Some bilirubin is absorbed into the bloodstream and is eventually excreted in the urine, giving it its yellowish glow. When the kidneys secrete considerable water, the urine is pale. But when the body needs to conserve liquids, the urine is more concentrated and darker. This may occur after heavy exercise and sweating. Very dark yellow urine can be a sign of dehydration. If too many bile pigments end up in the urine due to impaired liver function, the urine takes on a greenish appearance. But this can also be due having consumed asparagus. A genetic trait possessed by some will lead to green urine after eating this vegetable. Similarly, about 15% of people will produce red urine after eating beets.
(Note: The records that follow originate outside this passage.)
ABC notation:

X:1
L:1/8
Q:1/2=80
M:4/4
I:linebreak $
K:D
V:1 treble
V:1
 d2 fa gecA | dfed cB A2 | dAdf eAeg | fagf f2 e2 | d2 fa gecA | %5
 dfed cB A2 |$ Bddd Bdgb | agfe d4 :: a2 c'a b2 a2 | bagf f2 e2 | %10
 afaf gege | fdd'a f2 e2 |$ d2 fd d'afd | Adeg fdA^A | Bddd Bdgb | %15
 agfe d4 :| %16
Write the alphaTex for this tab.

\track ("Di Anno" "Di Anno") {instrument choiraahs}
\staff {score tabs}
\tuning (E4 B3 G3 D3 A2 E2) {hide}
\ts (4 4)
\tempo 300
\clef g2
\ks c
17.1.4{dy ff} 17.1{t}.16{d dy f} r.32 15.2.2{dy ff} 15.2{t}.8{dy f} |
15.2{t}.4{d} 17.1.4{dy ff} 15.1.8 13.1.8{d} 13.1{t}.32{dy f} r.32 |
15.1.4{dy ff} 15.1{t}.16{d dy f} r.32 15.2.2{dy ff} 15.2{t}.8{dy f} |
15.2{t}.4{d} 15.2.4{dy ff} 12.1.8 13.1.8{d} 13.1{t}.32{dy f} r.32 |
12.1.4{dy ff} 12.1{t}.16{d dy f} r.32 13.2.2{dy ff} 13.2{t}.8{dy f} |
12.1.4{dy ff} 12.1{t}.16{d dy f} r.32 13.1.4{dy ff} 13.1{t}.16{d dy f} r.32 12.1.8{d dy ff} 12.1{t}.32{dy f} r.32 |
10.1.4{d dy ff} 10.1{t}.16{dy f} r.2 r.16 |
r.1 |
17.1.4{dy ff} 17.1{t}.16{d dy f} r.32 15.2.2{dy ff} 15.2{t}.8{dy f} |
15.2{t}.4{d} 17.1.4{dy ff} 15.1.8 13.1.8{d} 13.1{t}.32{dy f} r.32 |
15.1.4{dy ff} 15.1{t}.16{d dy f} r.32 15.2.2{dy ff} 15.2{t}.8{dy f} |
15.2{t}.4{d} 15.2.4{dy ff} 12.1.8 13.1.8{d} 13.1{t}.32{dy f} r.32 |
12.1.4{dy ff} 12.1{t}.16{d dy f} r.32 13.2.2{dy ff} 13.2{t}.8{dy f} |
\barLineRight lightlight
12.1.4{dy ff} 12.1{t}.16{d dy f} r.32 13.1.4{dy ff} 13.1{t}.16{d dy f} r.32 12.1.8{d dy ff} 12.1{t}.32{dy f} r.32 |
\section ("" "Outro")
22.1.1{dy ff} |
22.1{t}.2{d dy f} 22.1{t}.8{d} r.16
This latter is a particularly interesting scenario. Beet roots have both red (betacyanins) and yellow pigments (betaxanthins) known collectively as betalains. The betacyanins of course far exceed the betaxanthins. Dried beet powder is even available commercially and has been used to color candies, yogurts, ice creams, salad dressings, drinks and gelatin desserts. Most people do not have to deal with the after-effects of beet consumption because hydrochloric acid in the stomach and bacteria in their colon break down the pigments before they can be absorbed into the bloodstream. But not everyone has the same mix of bacteria in their colon and apparently people who note the colorful aftermaths of beets are missing the bacteria that degrade the betalains.

Under certain conditions, even people who have not previously been subjected to these technicolor effects may note redness in the feces or urine after eating beets. It depends on what else they ate along with the beets. Oxalic acid, which is found in a variety of foods, actually protects betalains from being broken down by bacteria. Oysters, spinach and rhubarb eaten together with beets (admittedly an unusual combo) can have a disturbing consequence for anyone not familiar with this bit of obscure chemistry.

Red urine of course is very frightening because the discoloration may stem from the presence of blood and can be a sign of kidney or bladder problems. It must be investigated. In some cases it can have an innocent cause. For example, drummers can have red urine because the repeated tapping of the fingers and hands can cause red blood cells to burst, releasing their hemoglobin into the urine. In some parts of Africa, the contention is that if a drummer doesn't pee red he is not playing well!

Purple urine may be a sign of a disease known as porphyria. In one variant of this disease an inherited enzyme deficiency causes the metabolic pathway for the making of hemoglobin to be interrupted. Porphyrins, which are molecules that would normally be used by the body to make hemoglobin, are now excreted and appear in the urine. Porphyria can cause various symptoms, including mental impairment. King George III, the British monarch during the American War of Independence, is believed to have suffered from porphyria, perhaps explaining his bizarre handling of the colonial situation.

It is no wonder that historically doctors, or in the Middle Ages specialists known as "piss prophets," have taken pains to examine the color of urine, looking for signs of disease. But one wonders how many people were subjected to various nonsensical treatments as a consequence of having eaten beets or asparagus!

There is one final colorful story. According to an old wives tale, if you want to know whether a baby will be a boy or a girl, take a sample of urine produced during the sixth month of pregnancy and mix it with an equal volume of liquid Drano. If the mixture turns green it's a boy; if yellow, it's a girl. The test is correct about 50% of the time.